▸ PROBLEM TO WORK ON
Print the part of the named pipe post from "Thanks to everyone" up to and including "should be. :-)", word for word.

-------- SUPPLIED PASSAGE --------

Posted by Mysterious Mose <we...@drdemento.com>.
Good morning everyone,

    This thread was a month ago, but I just thought I should follow up in
case someone else runs into this later and has the same question.

    I was able to work around this with no real problem by just spawning
off a new process and letting the parent die. I for some reason
thought that wouldn't work because stdin and stdout would go somewhere
else, but of course stdin and stdout of a spawned process default to
the same as the parent process.

    I still find it confusing that a named pipe returns a 401 error, and
it would be interesting to know why that's the error returned, but I
was able to work around my particular problem, so I'm happy for now.
:-)

Thanks to everyone who replied,
MM

> Good morning Tom,
>
>     Thank you for your response! It's too bad things aren't as simple as I
> think they should be. :-)
>
>     I do understand how named pipes work in general on Unix, how you must
> have a reader and a writer for anything to happen.
>
>     If I create a named pipe and have no writer process, but then try to
> more or cat that file, it just hangs waiting for a writer. Once data
> goes in, the cat proceeds to dump it out as it should.
>
>     So my expectation was that apache would output nothing in response to
> the GET request until data was being written to the pipe. I figure it
> might time out after some period of nothing being written, but wasn't
> counting on that. But a 401 error seems really weird to me, and I get
> that whether or not there's a writer process on the named pipe.

-------- DATASET SECTION --------

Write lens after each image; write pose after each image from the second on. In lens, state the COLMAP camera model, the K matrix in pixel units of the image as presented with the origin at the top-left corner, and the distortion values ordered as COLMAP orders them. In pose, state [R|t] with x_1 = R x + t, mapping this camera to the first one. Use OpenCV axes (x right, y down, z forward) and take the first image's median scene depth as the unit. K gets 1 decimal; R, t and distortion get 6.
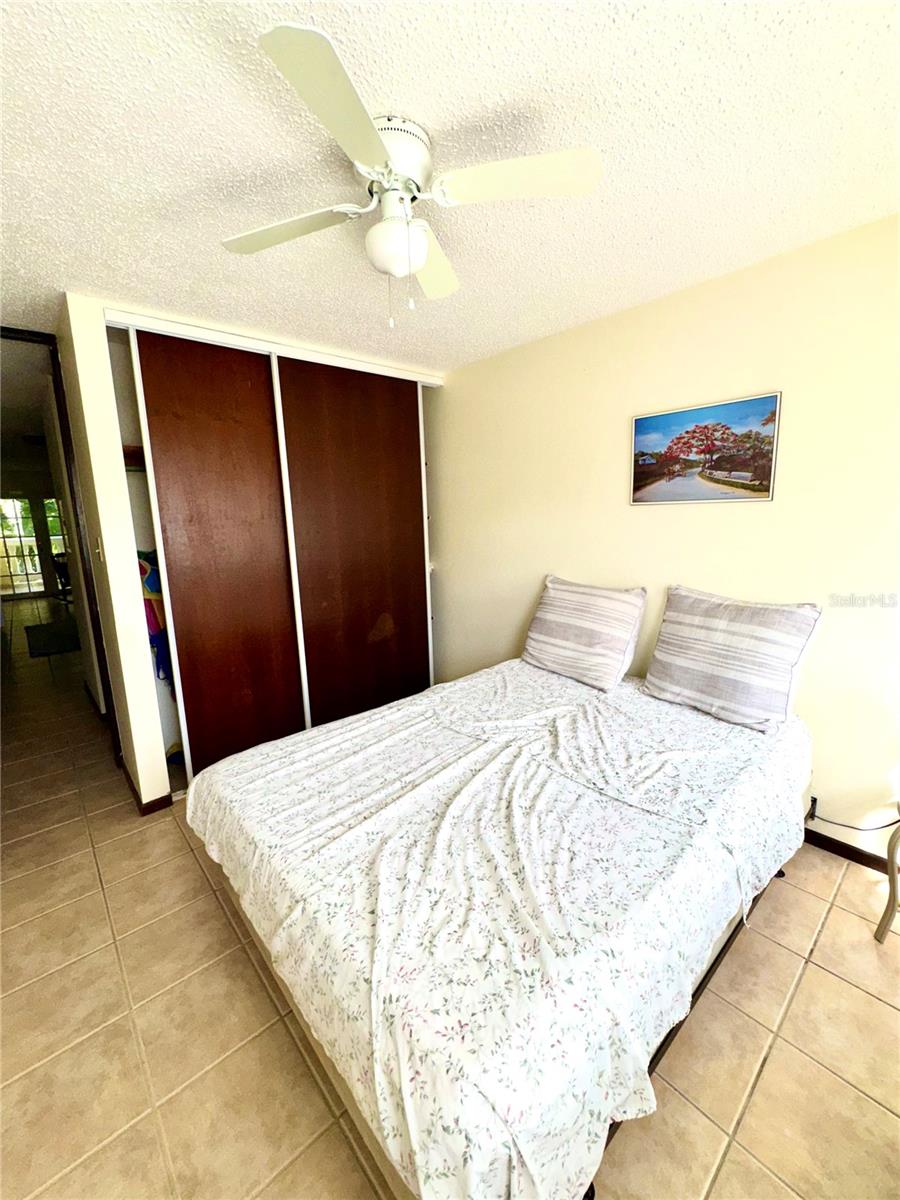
lens RADIAL K [[483.4, 0, 450.0], [0, 483.4, 600.0], [0, 0, 1]] dist [0.000897, 0.000073]
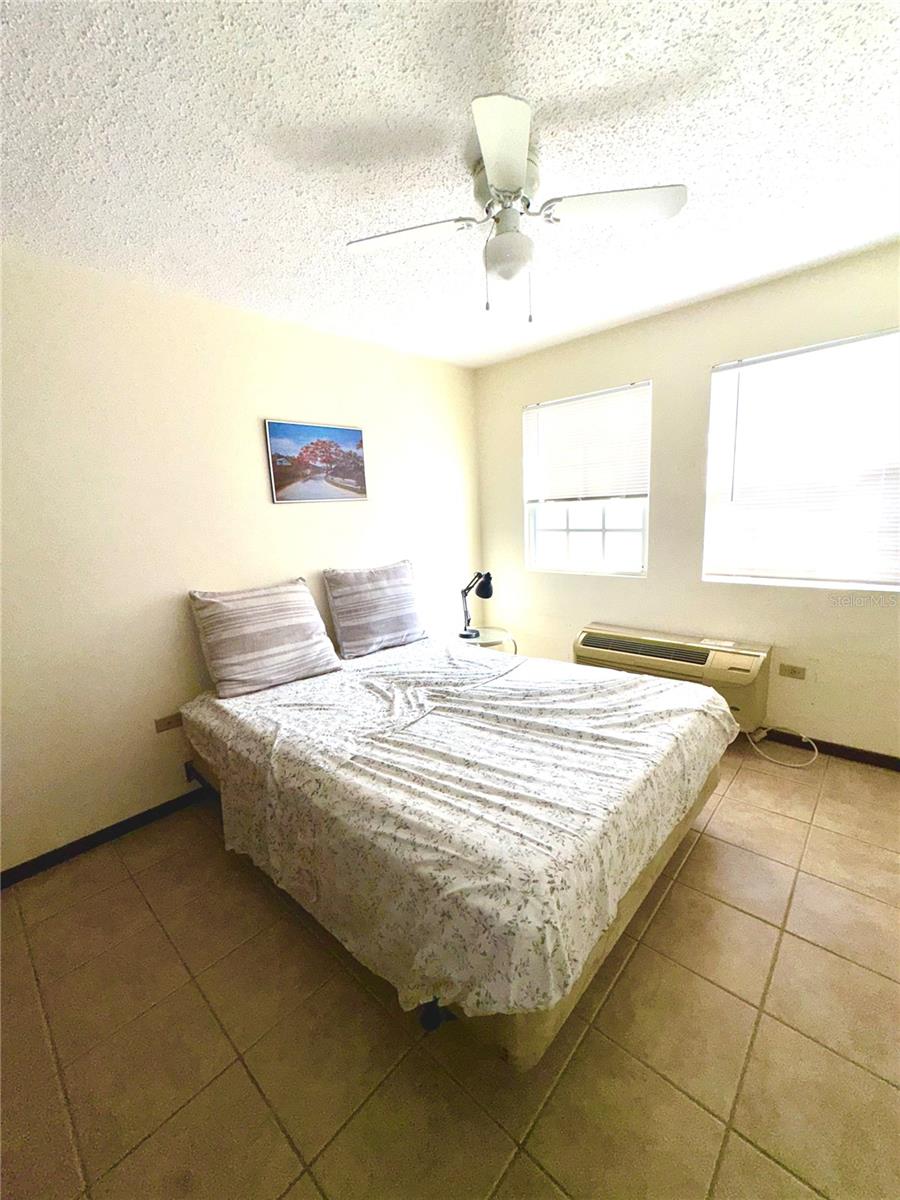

--------

▸ WRITTEN ANSWER
Thanks to everyone who replied,
MM

> Good morning Tom,
>
>     Thank you for your response! It's too bad things aren't as simple as I
> think they should be. :-)